Search code examples
halide

Why does the last func in a series start with halide_copy_to_host, and how to remove it


I have a program that creates a gradient image. If I compile this for my GPU and look at the output of the compile_to_lowered_stmnt I see it starts with (after the produce statement) a halide_copy_to_host and then starts the outer loop. If I nest functions, the halide_copy_to_host is at the same position, but then for the outermost func. Note I do nothing with scheduling. I'd like to understand why it is at that location. I expect it to be at the end of the program, to copy the result back to the host, not just before the calculations have finished. And if I want the result to stay on the GPU (e.g. output to screen) the algorithm should run faster without the copy.

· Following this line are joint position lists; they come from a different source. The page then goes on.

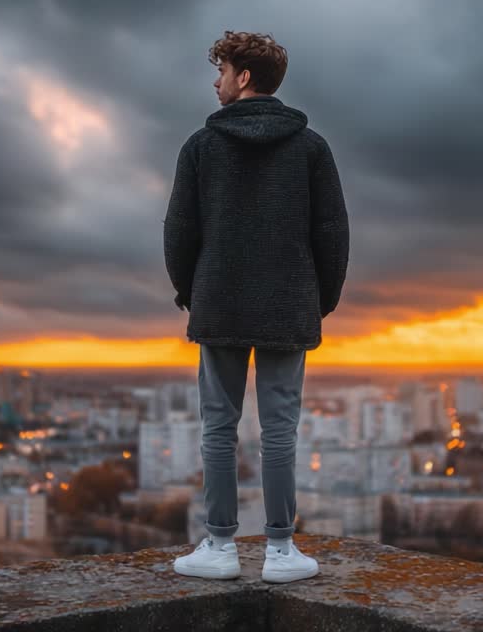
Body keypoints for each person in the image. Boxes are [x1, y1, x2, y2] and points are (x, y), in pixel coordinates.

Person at [162, 30, 350, 583]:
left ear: (243, 77)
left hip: (218, 302)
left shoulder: (201, 146)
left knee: (218, 427)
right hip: (289, 306)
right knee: (279, 431)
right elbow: (333, 233)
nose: (215, 81)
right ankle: (281, 552)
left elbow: (179, 232)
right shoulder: (312, 147)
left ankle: (219, 547)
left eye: (220, 70)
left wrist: (190, 294)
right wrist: (319, 301)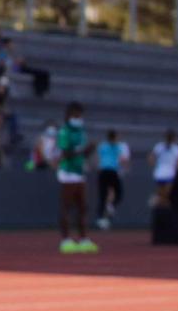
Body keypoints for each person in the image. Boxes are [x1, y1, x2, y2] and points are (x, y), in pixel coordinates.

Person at [54, 103, 97, 253]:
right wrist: (83, 150)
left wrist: (89, 150)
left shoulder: (81, 132)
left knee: (83, 207)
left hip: (79, 171)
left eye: (80, 116)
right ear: (68, 116)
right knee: (67, 206)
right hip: (68, 172)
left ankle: (84, 239)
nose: (79, 119)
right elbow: (66, 153)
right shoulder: (64, 132)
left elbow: (82, 154)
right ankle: (65, 240)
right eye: (76, 116)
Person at [94, 127, 129, 229]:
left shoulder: (102, 146)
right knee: (118, 193)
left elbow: (97, 158)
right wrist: (125, 168)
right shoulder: (118, 146)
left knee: (102, 195)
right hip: (112, 171)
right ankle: (110, 206)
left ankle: (101, 218)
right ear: (115, 137)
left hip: (103, 171)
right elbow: (123, 160)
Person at [149, 129, 178, 208]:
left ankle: (160, 203)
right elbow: (152, 157)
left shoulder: (177, 149)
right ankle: (160, 204)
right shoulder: (159, 146)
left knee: (167, 192)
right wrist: (154, 164)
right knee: (162, 191)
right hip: (160, 172)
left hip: (170, 173)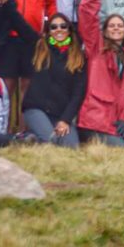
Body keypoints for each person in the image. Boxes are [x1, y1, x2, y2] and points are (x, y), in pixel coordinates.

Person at [75, 0, 124, 149]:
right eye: (111, 25)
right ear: (105, 31)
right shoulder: (95, 49)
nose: (116, 28)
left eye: (120, 26)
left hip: (121, 119)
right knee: (121, 150)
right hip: (96, 119)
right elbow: (87, 20)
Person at [22, 13, 87, 148]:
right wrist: (7, 3)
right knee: (51, 141)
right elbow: (21, 26)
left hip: (60, 114)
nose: (59, 29)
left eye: (63, 26)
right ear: (48, 31)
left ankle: (33, 137)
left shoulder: (78, 57)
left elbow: (78, 95)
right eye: (53, 27)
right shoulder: (39, 47)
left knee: (72, 147)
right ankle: (27, 138)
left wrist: (65, 120)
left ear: (69, 30)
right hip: (36, 108)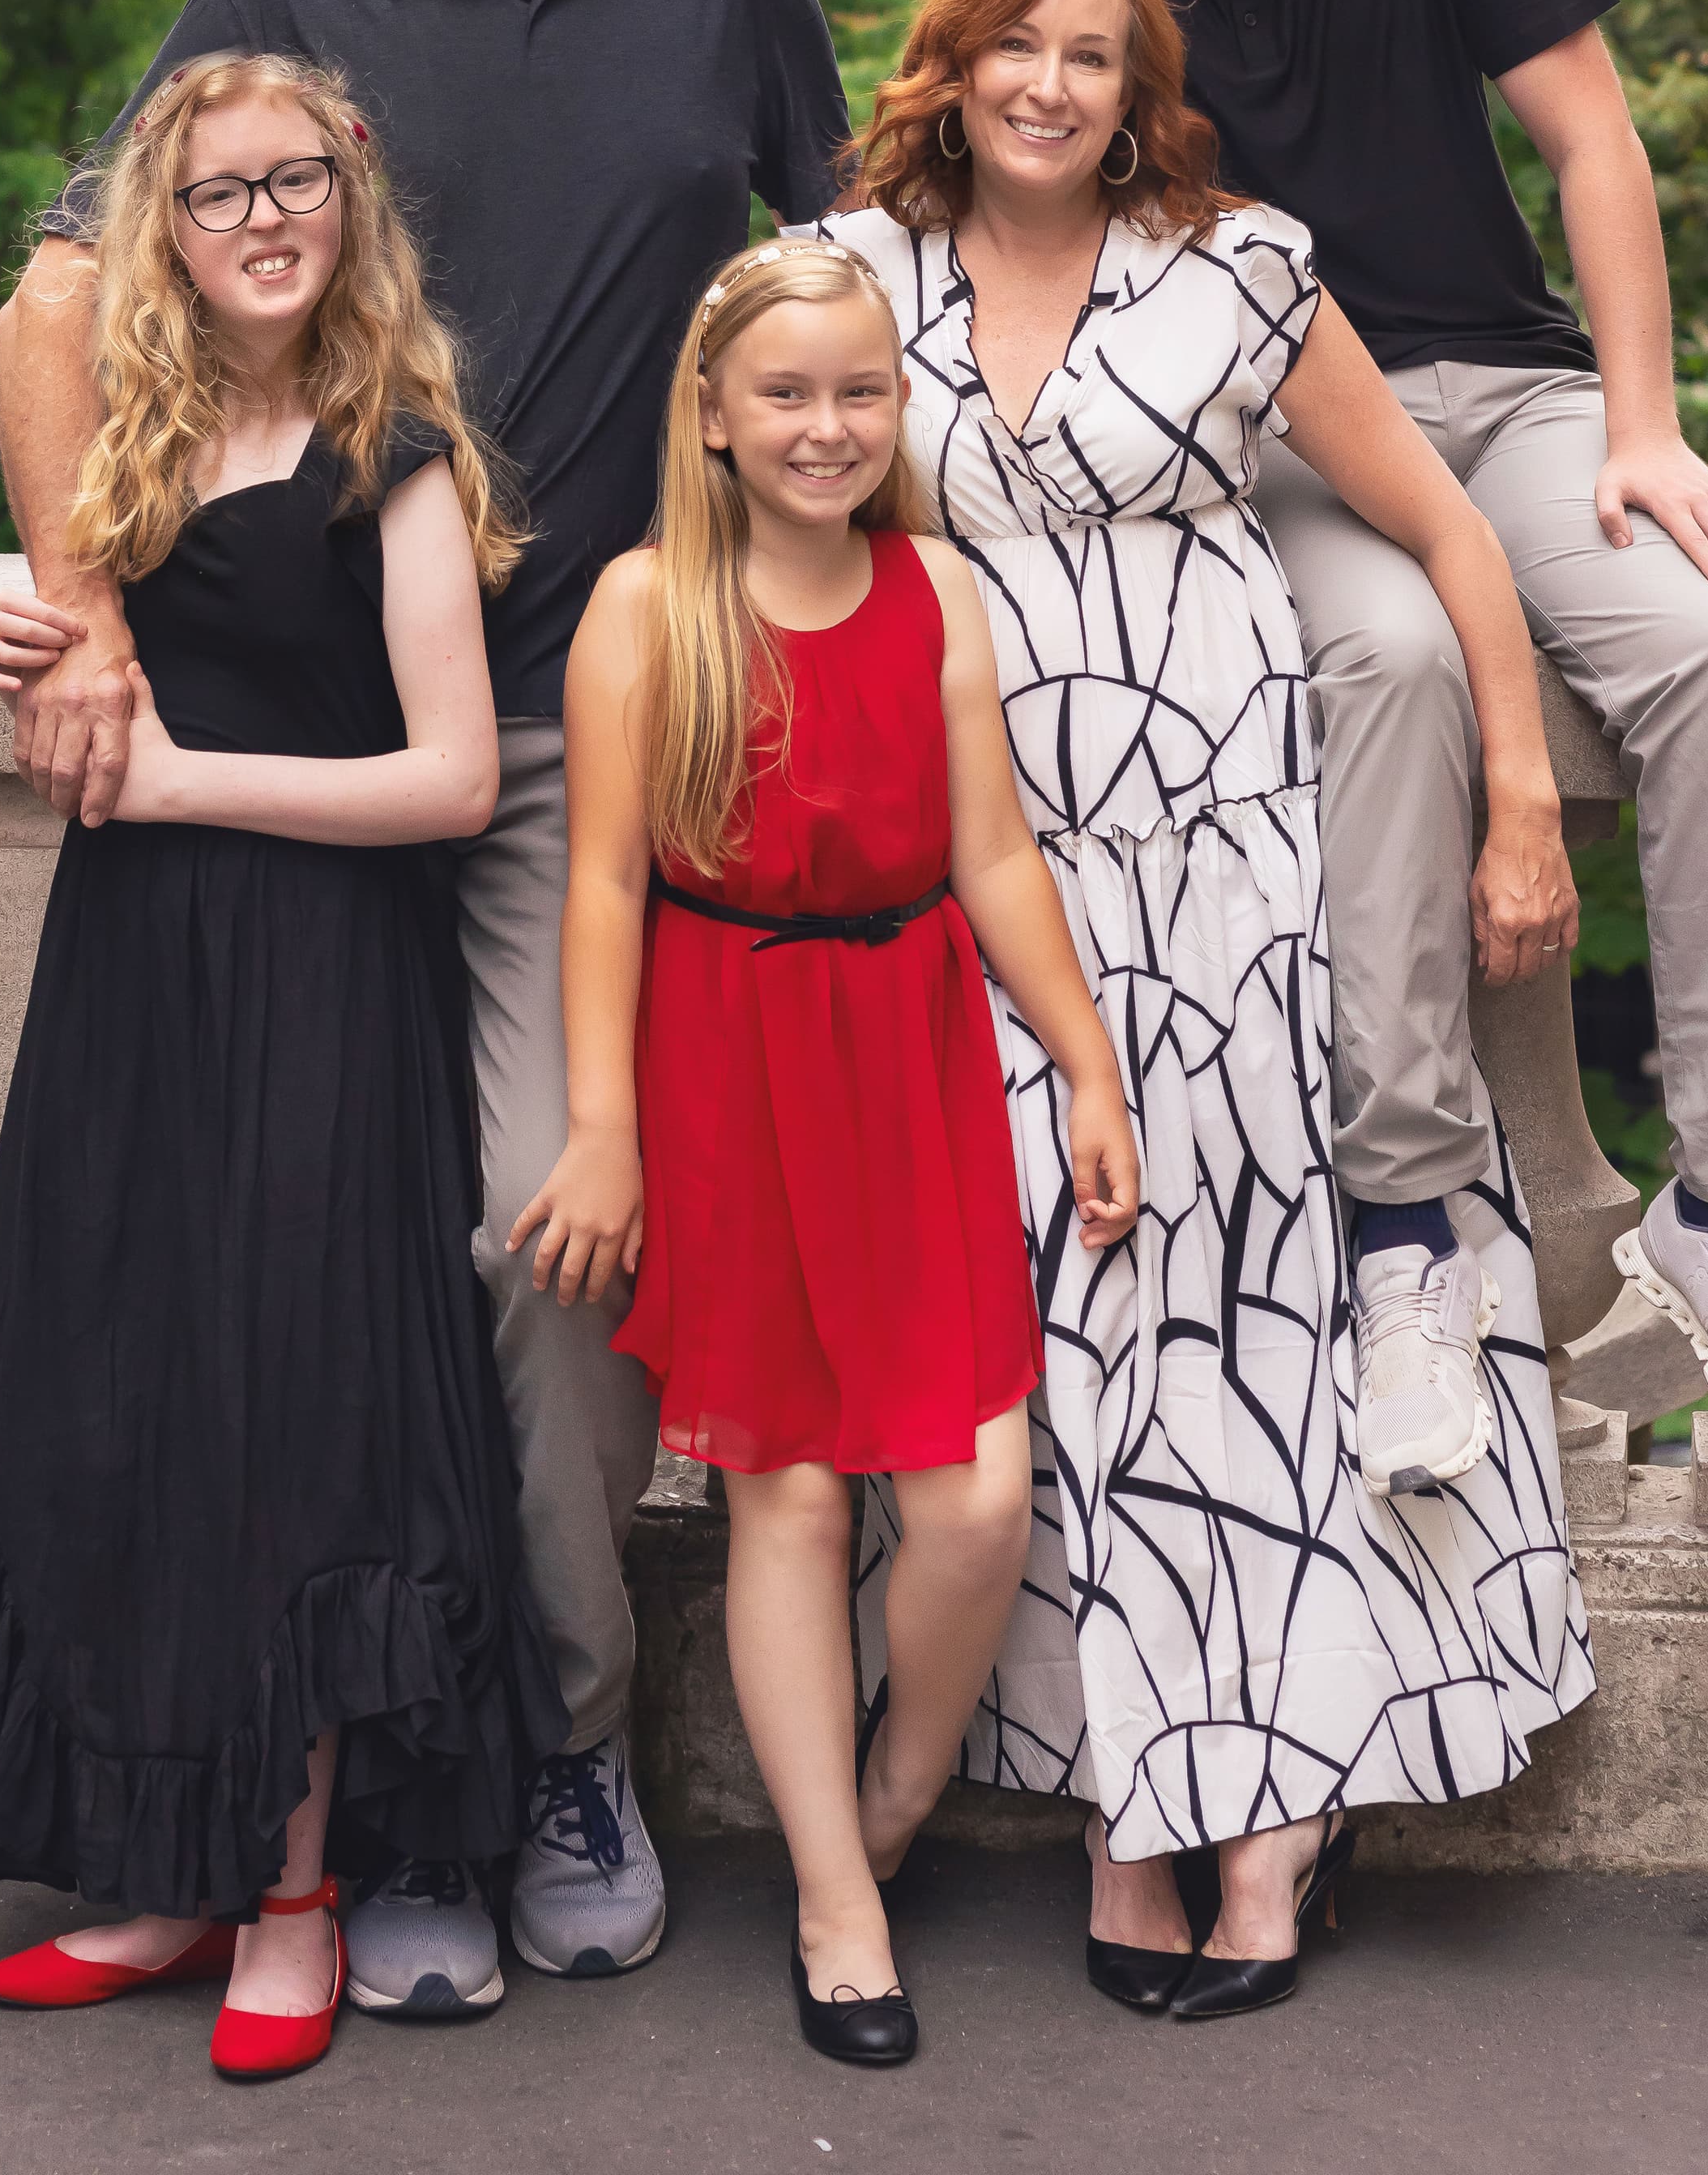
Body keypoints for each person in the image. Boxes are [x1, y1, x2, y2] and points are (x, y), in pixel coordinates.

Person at [0, 0, 854, 2017]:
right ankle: (388, 1799)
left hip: (620, 739)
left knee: (535, 1252)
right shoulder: (282, 5)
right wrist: (95, 612)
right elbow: (62, 287)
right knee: (297, 1290)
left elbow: (858, 291)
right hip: (323, 758)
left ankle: (549, 1751)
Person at [811, 0, 1595, 2019]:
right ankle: (1126, 1795)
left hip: (1228, 856)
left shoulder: (1239, 267)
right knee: (1059, 1344)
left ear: (1132, 85)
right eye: (1016, 46)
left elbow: (1447, 533)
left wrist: (1519, 793)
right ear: (954, 64)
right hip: (987, 869)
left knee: (1241, 1320)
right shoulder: (860, 273)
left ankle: (1266, 1817)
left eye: (1091, 53)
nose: (1051, 85)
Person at [1005, 0, 1708, 1461]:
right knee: (1380, 668)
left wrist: (1644, 426)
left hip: (1518, 395)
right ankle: (1406, 1230)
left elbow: (1592, 136)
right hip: (1286, 438)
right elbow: (1015, 208)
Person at [0, 51, 559, 2087]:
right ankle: (169, 1873)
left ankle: (291, 1896)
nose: (262, 222)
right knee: (130, 1400)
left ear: (350, 205)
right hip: (133, 983)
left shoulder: (400, 448)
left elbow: (450, 781)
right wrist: (19, 645)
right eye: (217, 194)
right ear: (160, 230)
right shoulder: (136, 440)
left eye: (295, 186)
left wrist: (178, 777)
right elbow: (88, 652)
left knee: (290, 1419)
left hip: (323, 976)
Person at [515, 238, 1140, 2069]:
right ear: (712, 416)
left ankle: (898, 1783)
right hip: (731, 1061)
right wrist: (605, 1131)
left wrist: (1088, 1068)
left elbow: (998, 857)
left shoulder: (936, 587)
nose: (826, 427)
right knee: (783, 1490)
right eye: (785, 394)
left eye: (860, 392)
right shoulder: (645, 606)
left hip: (914, 1044)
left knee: (971, 1500)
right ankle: (832, 1897)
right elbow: (606, 886)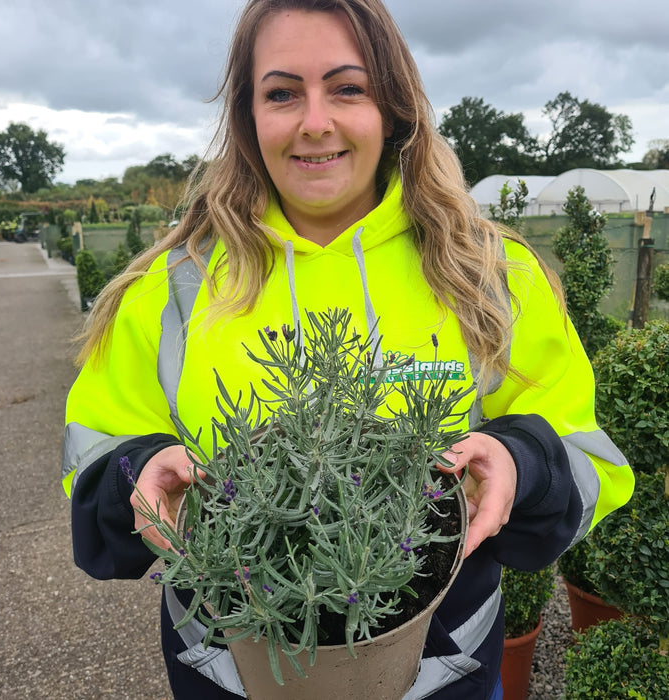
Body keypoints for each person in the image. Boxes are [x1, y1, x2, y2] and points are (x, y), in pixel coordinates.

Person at [62, 1, 634, 698]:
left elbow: (589, 459)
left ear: (394, 107)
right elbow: (95, 459)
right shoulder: (173, 288)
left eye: (347, 87)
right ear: (247, 118)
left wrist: (521, 465)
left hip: (442, 675)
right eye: (281, 93)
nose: (314, 122)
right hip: (230, 677)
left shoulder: (488, 276)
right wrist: (136, 473)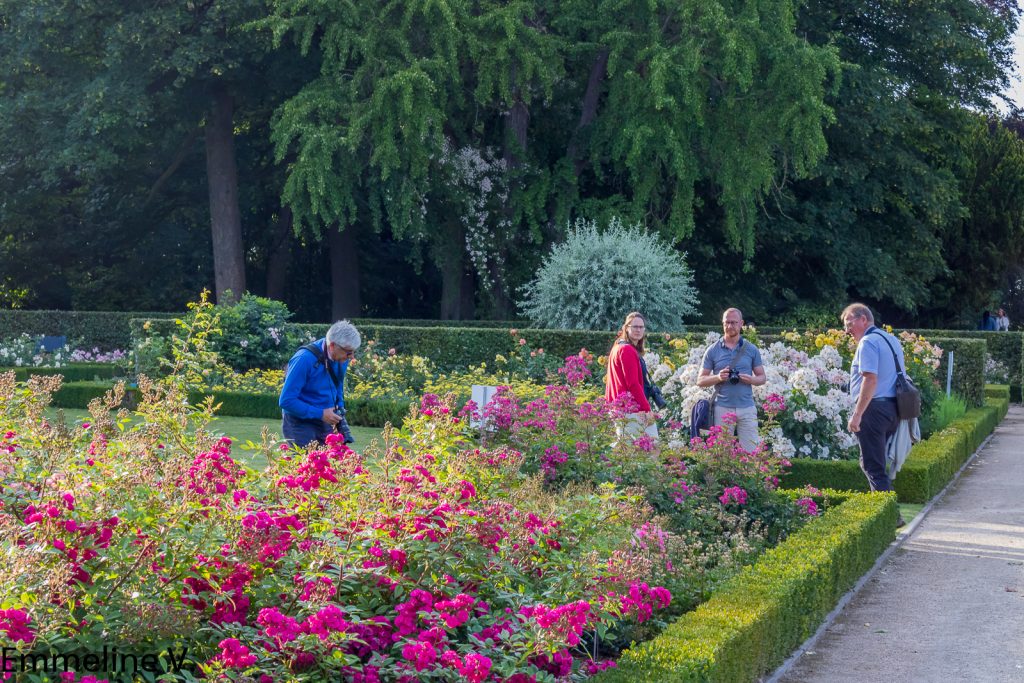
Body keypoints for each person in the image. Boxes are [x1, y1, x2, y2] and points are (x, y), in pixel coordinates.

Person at [841, 303, 906, 525]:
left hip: (874, 409)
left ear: (863, 319)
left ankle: (889, 518)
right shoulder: (890, 339)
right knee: (877, 462)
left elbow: (870, 379)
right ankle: (886, 513)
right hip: (892, 409)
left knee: (873, 465)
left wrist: (857, 414)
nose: (846, 329)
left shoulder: (868, 342)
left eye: (849, 323)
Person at [279, 320, 361, 447]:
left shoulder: (341, 357)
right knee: (306, 465)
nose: (351, 357)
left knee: (332, 464)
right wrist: (320, 413)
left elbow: (338, 385)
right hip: (299, 422)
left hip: (325, 420)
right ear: (332, 345)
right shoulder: (303, 359)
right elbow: (286, 401)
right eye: (349, 352)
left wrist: (339, 409)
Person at [696, 308, 766, 451]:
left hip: (747, 407)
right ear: (722, 323)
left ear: (741, 324)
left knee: (751, 452)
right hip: (722, 407)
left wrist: (751, 380)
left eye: (733, 322)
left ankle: (748, 475)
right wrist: (718, 377)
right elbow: (700, 381)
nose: (729, 326)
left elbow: (762, 378)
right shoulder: (713, 350)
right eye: (726, 322)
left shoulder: (751, 349)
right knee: (722, 455)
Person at [604, 312, 658, 439]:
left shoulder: (617, 347)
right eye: (635, 327)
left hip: (620, 408)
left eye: (641, 327)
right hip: (631, 409)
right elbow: (633, 383)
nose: (638, 330)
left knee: (627, 452)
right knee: (651, 447)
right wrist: (646, 409)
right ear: (626, 328)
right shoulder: (627, 350)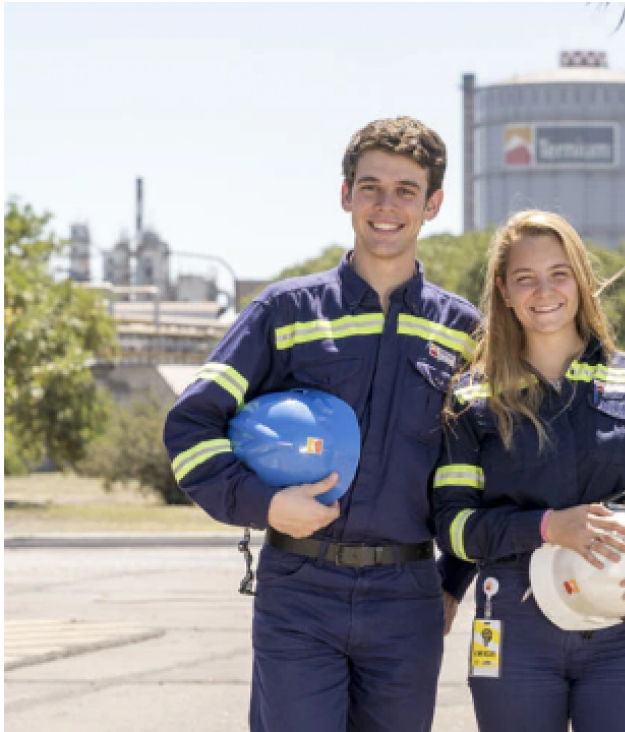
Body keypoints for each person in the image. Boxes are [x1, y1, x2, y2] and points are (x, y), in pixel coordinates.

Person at [163, 117, 479, 732]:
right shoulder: (284, 312)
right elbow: (190, 427)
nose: (386, 205)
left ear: (433, 204)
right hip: (300, 590)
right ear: (345, 195)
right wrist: (266, 503)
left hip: (408, 595)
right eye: (370, 187)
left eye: (406, 190)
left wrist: (451, 581)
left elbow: (483, 470)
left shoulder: (463, 331)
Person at [433, 210, 625, 732]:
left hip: (622, 626)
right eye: (525, 278)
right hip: (512, 627)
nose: (544, 291)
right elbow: (453, 527)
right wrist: (545, 527)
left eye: (559, 273)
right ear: (503, 290)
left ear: (581, 279)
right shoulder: (471, 395)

Is there a way to "remove" the halide_copy_to_host?


Solution

  • The copy_to_host is probably there in case the output buffer is dirty on the GPU. If it is, and we didn't copy to host, then you'd have a buffer dirty on CPU and GPU, which is impossible to reconcile without tracking which parts of the buffer are dirty on each GPU vs CPU.

    However, copy_to_host is a no-op if the dev_dirty flag is set to false, so it shouldn't actually be doing anything in your case. I think it's likely that no copies are happening. If you enable the -debug target flag you can check for yourself.

    Halide doesn't do a copy_to_host after GPU compute in case you want the result to stay on the GPU, for the reasons you say.